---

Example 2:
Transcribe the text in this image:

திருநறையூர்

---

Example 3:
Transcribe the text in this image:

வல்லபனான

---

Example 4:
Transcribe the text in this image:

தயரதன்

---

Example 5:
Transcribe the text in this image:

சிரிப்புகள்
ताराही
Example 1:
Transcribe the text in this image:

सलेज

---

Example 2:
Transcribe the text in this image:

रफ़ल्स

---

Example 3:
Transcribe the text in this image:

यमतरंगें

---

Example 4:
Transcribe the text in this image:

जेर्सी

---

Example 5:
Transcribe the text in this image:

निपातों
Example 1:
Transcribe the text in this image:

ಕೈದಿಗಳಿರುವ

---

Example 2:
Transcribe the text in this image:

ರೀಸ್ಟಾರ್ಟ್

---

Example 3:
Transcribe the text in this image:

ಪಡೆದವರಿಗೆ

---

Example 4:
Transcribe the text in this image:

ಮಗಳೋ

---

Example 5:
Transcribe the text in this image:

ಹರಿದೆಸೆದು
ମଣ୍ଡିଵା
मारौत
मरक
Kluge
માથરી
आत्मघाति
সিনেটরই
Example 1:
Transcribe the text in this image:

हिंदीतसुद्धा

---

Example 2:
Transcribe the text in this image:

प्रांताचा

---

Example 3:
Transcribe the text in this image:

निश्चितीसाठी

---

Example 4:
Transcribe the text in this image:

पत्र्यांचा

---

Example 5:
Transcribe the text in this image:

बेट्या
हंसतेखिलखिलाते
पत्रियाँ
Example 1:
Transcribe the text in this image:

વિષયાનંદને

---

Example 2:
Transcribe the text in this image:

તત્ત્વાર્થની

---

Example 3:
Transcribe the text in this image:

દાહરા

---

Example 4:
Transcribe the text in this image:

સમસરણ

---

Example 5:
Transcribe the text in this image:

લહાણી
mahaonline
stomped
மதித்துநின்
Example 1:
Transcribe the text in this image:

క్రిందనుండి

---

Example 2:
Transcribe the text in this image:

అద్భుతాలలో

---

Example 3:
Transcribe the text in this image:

> _Activity_: Would you set down the full listing exactly as it reads?

> _Result_:
---

Example 2:
Transcribe the text in this image:

திருநறையூர்

---

Example 3:
Transcribe the text in this image:

வல்லபனான

---

Example 4:
Transcribe the text in this image:

தயரதன்

---

Example 5:
Transcribe the text in this image:

சிரிப்புகள்
ताराही
Example 1:
Transcribe the text in this image:

सलेज

---

Example 2:
Transcribe the text in this image:

रफ़ल्स

---

Example 3:
Transcribe the text in this image:

यमतरंगें

---

Example 4:
Transcribe the text in this image:

जेर्सी

---

Example 5:
Transcribe the text in this image:

निपातों
Example 1:
Transcribe the text in this image:

ಕೈದಿಗಳಿರುವ

---

Example 2:
Transcribe the text in this image:

ರೀಸ್ಟಾರ್ಟ್

---

Example 3:
Transcribe the text in this image:

ಪಡೆದವರಿಗೆ

---

Example 4:
Transcribe the text in this image:

ಮಗಳೋ

---

Example 5:
Transcribe the text in this image:

ಹರಿದೆಸೆದು
ମଣ୍ଡିଵା
मारौत
मरक
Kluge
માથરી
आत्मघाति
সিনেটরই
Example 1:
Transcribe the text in this image:

हिंदीतसुद्धा

---

Example 2:
Transcribe the text in this image:

प्रांताचा

---

Example 3:
Transcribe the text in this image:

निश्चितीसाठी

---

Example 4:
Transcribe the text in this image:

पत्र्यांचा

---

Example 5:
Transcribe the text in this image:

बेट्या
हंसतेखिलखिलाते
पत्रियाँ
Example 1:
Transcribe the text in this image:

વિષયાનંદને

---

Example 2:
Transcribe the text in this image:

તત્ત્વાર્થની

---

Example 3:
Transcribe the text in this image:

દાહરા

---

Example 4:
Transcribe the text in this image:

સમસરણ

---

Example 5:
Transcribe the text in this image:

લહાણી
mahaonline
stomped
மதித்துநின்
Example 1:
Transcribe the text in this image:

క్రిందనుండి

---

Example 2:
Transcribe the text in this image:

అద్భుతాలలో

---

Example 3:
Transcribe the text in this image:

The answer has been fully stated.